To which he responds, “Shucks, I might just as well stay where I am and be your little bunny.”
But it was too late for me. I had already left. This was no cute conversation between me and my Father in heaven. No what-if scenario. I had turned from being a little boy into being a serpent. Crawling on my belly in the dust. Slithering from sin to sin. Poison on my lips. A bite that could wound and kill. I was coiled in anger. I looked through two slit eyes that saw the world from the perspective of prey and predator.
And I knew that pursue me though He might, God would never stoop so low as to become a serpent. No, not even to find and bring home his lost little boy. God wouldn’t go that far.
And then one day I heard these words, “As Moses lifted up the serpent in the wilderness, even so must the Son of Man be lifted up; that whoever believes in Him may have eternal life,” (John 3:14-15). And my mind drifted back to the story of Moses, how God told that old man to make a bronze serpent and fasten it to a pole, so that all the Israelites who were bitten by the fiery serpents might look to that bronze serpent and be healed.

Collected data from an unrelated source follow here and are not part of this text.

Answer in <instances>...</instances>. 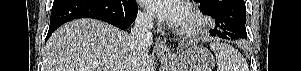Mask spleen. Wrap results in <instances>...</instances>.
Listing matches in <instances>:
<instances>
[{
  "instance_id": "3e777b00",
  "label": "spleen",
  "mask_w": 301,
  "mask_h": 71,
  "mask_svg": "<svg viewBox=\"0 0 301 71\" xmlns=\"http://www.w3.org/2000/svg\"><path fill=\"white\" fill-rule=\"evenodd\" d=\"M210 48L216 56L217 71H249L246 60L233 46L213 42Z\"/></svg>"
}]
</instances>
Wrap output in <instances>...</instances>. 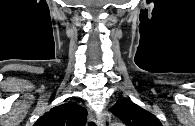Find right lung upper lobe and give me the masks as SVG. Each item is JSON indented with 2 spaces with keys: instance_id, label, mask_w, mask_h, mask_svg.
Returning a JSON list of instances; mask_svg holds the SVG:
<instances>
[{
  "instance_id": "obj_1",
  "label": "right lung upper lobe",
  "mask_w": 195,
  "mask_h": 126,
  "mask_svg": "<svg viewBox=\"0 0 195 126\" xmlns=\"http://www.w3.org/2000/svg\"><path fill=\"white\" fill-rule=\"evenodd\" d=\"M87 111L75 102H68L46 112L34 126H83Z\"/></svg>"
}]
</instances>
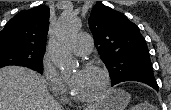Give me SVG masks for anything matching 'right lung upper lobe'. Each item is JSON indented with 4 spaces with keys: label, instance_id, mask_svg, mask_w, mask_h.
<instances>
[{
    "label": "right lung upper lobe",
    "instance_id": "1",
    "mask_svg": "<svg viewBox=\"0 0 171 110\" xmlns=\"http://www.w3.org/2000/svg\"><path fill=\"white\" fill-rule=\"evenodd\" d=\"M49 14L50 9L44 5L19 12L0 32V43L10 42L45 51Z\"/></svg>",
    "mask_w": 171,
    "mask_h": 110
}]
</instances>
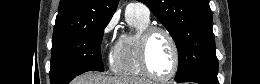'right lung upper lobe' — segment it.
<instances>
[{
    "mask_svg": "<svg viewBox=\"0 0 260 84\" xmlns=\"http://www.w3.org/2000/svg\"><path fill=\"white\" fill-rule=\"evenodd\" d=\"M119 0H61L53 36L74 31L88 23L109 20Z\"/></svg>",
    "mask_w": 260,
    "mask_h": 84,
    "instance_id": "cb5924a9",
    "label": "right lung upper lobe"
}]
</instances>
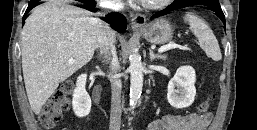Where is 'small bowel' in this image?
Returning a JSON list of instances; mask_svg holds the SVG:
<instances>
[{"label":"small bowel","instance_id":"small-bowel-1","mask_svg":"<svg viewBox=\"0 0 257 130\" xmlns=\"http://www.w3.org/2000/svg\"><path fill=\"white\" fill-rule=\"evenodd\" d=\"M211 117L210 113L202 115L166 114L153 120L149 125V130H205L210 123Z\"/></svg>","mask_w":257,"mask_h":130}]
</instances>
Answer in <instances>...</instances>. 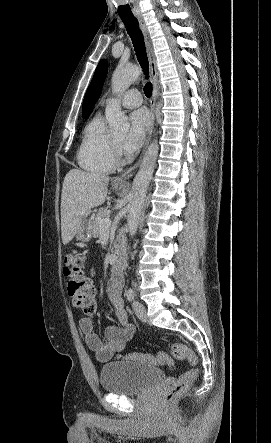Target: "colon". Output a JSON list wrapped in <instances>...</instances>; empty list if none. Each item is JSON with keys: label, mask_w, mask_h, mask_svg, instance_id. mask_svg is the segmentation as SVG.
<instances>
[{"label": "colon", "mask_w": 271, "mask_h": 443, "mask_svg": "<svg viewBox=\"0 0 271 443\" xmlns=\"http://www.w3.org/2000/svg\"><path fill=\"white\" fill-rule=\"evenodd\" d=\"M64 273L69 278L68 294L73 304L85 313L93 314L96 310L95 288L90 279L84 276L85 255L77 252L66 255L64 259ZM172 356L177 360H187L190 368L182 373L179 378L165 391L164 401L168 404L180 397L195 380L198 374V358L191 347L184 343H173L171 346ZM123 359L159 364L172 365V359L166 352L150 353H128Z\"/></svg>", "instance_id": "5ec220e1"}]
</instances>
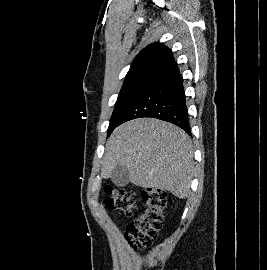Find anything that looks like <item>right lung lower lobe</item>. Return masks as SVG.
Returning <instances> with one entry per match:
<instances>
[{"label": "right lung lower lobe", "mask_w": 267, "mask_h": 270, "mask_svg": "<svg viewBox=\"0 0 267 270\" xmlns=\"http://www.w3.org/2000/svg\"><path fill=\"white\" fill-rule=\"evenodd\" d=\"M141 117L173 123L191 134L184 87L175 61L155 75L149 87L128 111L123 123Z\"/></svg>", "instance_id": "right-lung-lower-lobe-1"}]
</instances>
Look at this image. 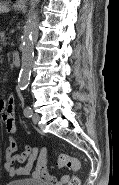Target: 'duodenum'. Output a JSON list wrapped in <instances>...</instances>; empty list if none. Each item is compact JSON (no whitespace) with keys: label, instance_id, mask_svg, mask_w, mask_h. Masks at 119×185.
<instances>
[{"label":"duodenum","instance_id":"obj_1","mask_svg":"<svg viewBox=\"0 0 119 185\" xmlns=\"http://www.w3.org/2000/svg\"><path fill=\"white\" fill-rule=\"evenodd\" d=\"M12 60H13V64L16 67H20L21 66V56L18 52H14L12 55Z\"/></svg>","mask_w":119,"mask_h":185}]
</instances>
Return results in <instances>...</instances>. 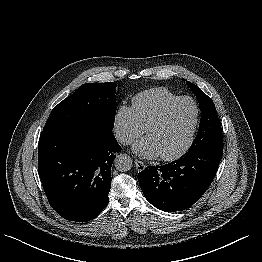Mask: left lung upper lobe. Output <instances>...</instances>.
<instances>
[{
    "label": "left lung upper lobe",
    "mask_w": 262,
    "mask_h": 262,
    "mask_svg": "<svg viewBox=\"0 0 262 262\" xmlns=\"http://www.w3.org/2000/svg\"><path fill=\"white\" fill-rule=\"evenodd\" d=\"M196 95L201 110L198 134L189 151L208 147H223L221 125L213 101L195 84L186 82Z\"/></svg>",
    "instance_id": "5c2ea615"
}]
</instances>
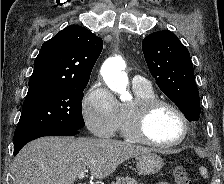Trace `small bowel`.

And I wept, a serpent of a man shedding tears in the dust that I had made my home. I looked up at the cross and saw what God had become to bring me home. He had become what I was. He who knew no sin became sin that in Him I might become the righteousness of God. Jesus became an adulterer, a drunkard, a blasphemer, and a violent man—He became all of me on the cross, all of what was wrong with me, all of what was wrong with our fallen race. He became a serpent, and was lifted up, that He might draw all men to Himself.
We meant that much to Him. He would go that far. He would go into the gutter to find us and bring us home, transformed back into His children.
Now, every night, my heavenly Father tucks me into bed, kisses me on the forehead, and says, “You’re home again. My son, my child, you’re home again.”